Segment Start: Extracted entries

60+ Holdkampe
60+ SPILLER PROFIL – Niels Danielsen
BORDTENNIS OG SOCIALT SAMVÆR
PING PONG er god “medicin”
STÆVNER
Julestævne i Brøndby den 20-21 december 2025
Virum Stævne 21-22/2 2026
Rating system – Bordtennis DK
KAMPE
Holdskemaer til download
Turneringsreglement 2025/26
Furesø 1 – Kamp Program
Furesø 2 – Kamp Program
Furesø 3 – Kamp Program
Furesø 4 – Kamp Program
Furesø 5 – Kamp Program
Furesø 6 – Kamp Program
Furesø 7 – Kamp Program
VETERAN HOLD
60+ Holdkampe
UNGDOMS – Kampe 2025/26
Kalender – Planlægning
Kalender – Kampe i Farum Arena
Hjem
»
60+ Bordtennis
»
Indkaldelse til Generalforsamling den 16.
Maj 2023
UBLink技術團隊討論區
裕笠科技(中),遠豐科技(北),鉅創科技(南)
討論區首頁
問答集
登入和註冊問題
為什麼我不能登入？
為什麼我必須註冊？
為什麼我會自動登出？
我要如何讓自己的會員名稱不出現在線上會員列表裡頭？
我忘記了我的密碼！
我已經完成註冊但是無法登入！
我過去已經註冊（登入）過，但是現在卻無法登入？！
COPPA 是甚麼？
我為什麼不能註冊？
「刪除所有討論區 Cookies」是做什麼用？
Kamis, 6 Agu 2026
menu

Segment End: Extracted entries

» Activity:
For every line in the data above that has the string "Furesø", return that line.

» Response to the task:
Furesø 1 – Kamp Program
Furesø 2 – Kamp Program
Furesø 3 – Kamp Program
Furesø 4 – Kamp Program
Furesø 5 – Kamp Program
Furesø 6 – Kamp Program
Furesø 7 – Kamp Program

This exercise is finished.